- Hotel Hurst Garage
- U.S. National Register of Historic Places
- Location: 227 S. Main Maquoketa, Iowa
- Coordinates: 42°04′00″N 90°39′54″W﻿ / ﻿42.06667°N 90.66500°W
- Area: less than one acre
- Built: 1910
- MPS: Maquoketa MPS
- NRHP reference No.: 89002109
- Added to NRHP: December 27, 1989

= Hotel Hurst Garage =

Historic building in Maquoketa, Iowa, US

The Hotel Hurst Garage, also known as the Roberts Garage, was a historic building located in Maquoketa, Iowa, United States. It was built in 1910 by the owner of the Hotel Hurst next door. The owner of the Decker House Hotel had built a similar building two years earlier.
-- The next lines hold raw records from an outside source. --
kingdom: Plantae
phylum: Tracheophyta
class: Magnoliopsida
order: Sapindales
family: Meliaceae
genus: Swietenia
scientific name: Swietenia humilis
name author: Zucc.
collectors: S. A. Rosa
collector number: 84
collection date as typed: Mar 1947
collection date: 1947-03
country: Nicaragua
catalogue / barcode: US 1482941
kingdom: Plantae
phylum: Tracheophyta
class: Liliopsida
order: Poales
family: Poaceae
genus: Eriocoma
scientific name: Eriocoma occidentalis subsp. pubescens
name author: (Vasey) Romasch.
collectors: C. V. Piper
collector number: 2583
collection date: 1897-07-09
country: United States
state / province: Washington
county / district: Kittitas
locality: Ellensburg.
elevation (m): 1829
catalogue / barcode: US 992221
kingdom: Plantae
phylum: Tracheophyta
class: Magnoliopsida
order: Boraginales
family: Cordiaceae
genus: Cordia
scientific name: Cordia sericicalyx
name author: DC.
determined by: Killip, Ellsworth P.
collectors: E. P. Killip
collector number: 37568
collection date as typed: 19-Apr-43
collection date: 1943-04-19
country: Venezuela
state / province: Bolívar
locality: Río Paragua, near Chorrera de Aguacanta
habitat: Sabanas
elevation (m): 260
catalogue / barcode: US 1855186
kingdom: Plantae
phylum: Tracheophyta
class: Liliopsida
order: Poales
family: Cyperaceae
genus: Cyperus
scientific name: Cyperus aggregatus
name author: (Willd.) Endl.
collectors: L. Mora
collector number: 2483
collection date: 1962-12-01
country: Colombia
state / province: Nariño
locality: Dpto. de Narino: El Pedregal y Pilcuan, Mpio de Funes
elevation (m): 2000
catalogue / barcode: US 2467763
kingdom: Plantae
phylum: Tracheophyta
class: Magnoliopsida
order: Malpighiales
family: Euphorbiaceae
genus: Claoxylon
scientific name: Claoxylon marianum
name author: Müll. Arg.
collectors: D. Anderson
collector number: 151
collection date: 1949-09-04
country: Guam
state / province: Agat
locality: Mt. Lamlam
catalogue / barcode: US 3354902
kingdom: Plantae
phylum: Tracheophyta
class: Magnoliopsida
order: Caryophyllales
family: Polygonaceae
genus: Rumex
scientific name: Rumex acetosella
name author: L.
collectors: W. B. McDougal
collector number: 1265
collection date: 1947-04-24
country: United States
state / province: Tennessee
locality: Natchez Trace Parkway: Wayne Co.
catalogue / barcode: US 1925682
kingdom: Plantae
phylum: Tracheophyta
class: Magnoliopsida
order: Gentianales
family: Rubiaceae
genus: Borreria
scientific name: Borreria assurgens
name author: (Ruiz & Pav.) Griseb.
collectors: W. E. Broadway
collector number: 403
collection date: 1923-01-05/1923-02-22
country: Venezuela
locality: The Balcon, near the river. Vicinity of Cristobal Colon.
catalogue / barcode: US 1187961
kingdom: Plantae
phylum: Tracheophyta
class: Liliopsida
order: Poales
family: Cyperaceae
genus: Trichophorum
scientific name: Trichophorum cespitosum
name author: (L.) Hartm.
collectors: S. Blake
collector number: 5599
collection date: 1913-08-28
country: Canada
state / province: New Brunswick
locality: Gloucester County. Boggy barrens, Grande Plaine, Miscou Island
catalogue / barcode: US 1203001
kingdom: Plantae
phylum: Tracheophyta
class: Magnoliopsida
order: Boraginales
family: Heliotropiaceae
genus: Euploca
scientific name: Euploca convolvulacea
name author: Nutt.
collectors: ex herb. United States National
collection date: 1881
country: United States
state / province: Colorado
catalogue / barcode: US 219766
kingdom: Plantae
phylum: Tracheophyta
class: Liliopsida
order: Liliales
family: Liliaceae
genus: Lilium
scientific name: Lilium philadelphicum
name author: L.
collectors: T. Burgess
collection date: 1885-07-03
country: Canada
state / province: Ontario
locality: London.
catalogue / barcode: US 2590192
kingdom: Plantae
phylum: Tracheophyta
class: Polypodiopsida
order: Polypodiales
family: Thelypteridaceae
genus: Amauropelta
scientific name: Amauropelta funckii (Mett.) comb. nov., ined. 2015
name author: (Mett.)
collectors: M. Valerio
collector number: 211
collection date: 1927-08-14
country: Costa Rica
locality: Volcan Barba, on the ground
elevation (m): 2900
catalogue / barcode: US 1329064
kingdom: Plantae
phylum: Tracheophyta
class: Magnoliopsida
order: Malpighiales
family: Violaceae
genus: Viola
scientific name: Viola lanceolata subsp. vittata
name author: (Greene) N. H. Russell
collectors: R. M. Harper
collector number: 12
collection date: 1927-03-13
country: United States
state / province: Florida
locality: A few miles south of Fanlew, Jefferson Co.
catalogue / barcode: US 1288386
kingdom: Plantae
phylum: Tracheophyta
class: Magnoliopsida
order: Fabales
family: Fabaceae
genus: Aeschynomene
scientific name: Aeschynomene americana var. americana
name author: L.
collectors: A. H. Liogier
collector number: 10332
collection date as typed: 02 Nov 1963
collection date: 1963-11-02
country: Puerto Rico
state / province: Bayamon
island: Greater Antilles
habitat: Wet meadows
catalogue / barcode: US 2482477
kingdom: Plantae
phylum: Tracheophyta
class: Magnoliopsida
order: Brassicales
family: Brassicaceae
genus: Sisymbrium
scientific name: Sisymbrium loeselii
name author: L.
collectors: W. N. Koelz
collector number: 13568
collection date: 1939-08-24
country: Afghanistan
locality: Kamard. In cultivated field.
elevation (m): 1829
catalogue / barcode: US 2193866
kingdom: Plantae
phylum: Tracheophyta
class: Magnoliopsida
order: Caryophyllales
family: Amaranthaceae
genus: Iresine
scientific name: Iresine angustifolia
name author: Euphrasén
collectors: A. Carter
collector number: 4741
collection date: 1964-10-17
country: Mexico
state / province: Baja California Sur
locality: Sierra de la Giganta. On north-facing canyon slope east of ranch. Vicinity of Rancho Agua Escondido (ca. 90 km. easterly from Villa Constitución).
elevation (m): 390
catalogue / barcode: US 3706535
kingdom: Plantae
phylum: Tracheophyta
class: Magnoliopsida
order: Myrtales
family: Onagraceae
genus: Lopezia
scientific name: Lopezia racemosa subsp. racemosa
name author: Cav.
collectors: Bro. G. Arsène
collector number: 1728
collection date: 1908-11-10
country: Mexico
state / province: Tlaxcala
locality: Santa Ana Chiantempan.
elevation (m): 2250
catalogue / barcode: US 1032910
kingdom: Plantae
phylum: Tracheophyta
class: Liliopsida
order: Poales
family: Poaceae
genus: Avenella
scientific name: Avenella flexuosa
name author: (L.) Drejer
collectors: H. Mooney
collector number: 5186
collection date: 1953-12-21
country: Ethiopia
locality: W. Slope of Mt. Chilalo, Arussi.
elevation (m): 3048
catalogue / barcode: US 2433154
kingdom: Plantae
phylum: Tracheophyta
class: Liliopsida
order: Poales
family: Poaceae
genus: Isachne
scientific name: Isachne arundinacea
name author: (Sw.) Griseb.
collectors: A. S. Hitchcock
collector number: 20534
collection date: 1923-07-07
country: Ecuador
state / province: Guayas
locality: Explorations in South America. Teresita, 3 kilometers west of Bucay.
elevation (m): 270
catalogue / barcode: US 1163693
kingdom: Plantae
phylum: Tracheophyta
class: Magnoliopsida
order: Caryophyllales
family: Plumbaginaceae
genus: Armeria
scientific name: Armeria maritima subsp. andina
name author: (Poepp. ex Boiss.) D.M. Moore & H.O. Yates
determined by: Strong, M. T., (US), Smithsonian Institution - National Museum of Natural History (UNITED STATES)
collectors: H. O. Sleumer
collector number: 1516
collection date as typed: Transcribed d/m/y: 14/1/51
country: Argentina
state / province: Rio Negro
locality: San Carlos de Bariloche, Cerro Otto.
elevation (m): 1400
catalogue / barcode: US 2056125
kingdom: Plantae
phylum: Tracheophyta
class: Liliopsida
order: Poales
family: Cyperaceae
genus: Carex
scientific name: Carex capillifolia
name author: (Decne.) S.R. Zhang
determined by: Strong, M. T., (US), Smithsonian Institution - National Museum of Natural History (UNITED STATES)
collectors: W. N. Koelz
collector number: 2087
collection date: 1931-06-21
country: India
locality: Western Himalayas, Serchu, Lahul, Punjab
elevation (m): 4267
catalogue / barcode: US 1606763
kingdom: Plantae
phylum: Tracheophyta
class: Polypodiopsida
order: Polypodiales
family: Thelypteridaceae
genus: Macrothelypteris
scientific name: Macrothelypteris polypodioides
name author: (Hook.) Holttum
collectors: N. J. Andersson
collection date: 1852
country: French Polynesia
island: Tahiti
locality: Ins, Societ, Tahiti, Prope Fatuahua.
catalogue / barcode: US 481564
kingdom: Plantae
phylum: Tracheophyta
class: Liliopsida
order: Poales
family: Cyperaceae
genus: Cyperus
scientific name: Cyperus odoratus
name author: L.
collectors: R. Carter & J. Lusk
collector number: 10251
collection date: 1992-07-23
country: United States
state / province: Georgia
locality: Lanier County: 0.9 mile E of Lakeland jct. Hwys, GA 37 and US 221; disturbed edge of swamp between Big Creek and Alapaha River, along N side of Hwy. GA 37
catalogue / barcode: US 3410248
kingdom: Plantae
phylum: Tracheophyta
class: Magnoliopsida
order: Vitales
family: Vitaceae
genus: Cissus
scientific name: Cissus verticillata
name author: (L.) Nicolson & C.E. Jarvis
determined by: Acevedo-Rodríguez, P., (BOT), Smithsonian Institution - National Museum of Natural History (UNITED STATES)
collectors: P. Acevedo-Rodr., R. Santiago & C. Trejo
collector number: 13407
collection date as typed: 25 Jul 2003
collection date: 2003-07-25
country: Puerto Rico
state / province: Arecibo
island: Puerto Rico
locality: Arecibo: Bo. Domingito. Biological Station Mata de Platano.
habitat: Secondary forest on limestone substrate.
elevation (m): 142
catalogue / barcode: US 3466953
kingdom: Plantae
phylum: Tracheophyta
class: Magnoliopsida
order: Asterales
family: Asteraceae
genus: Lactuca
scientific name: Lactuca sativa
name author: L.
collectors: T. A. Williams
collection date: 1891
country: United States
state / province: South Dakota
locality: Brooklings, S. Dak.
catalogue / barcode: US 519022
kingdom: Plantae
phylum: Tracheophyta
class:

The Hurst sold Buicks and the Decker sold Cadillacs. The cars could serve the needs of the hotels' guests, and it provided an automobile rental service as well as automobile sales. It was a single-story brick structure that featured a tri-partite design. The central garage door was flanked by two display windows that showed off the new cars. The decorative elements were reserved to the top of the building, and included a broad brick paneled frieze, brick corbelled cornice, and a metal cornice. The building was listed on the National Register of Historic Places in 1989. It has subsequently been torn down.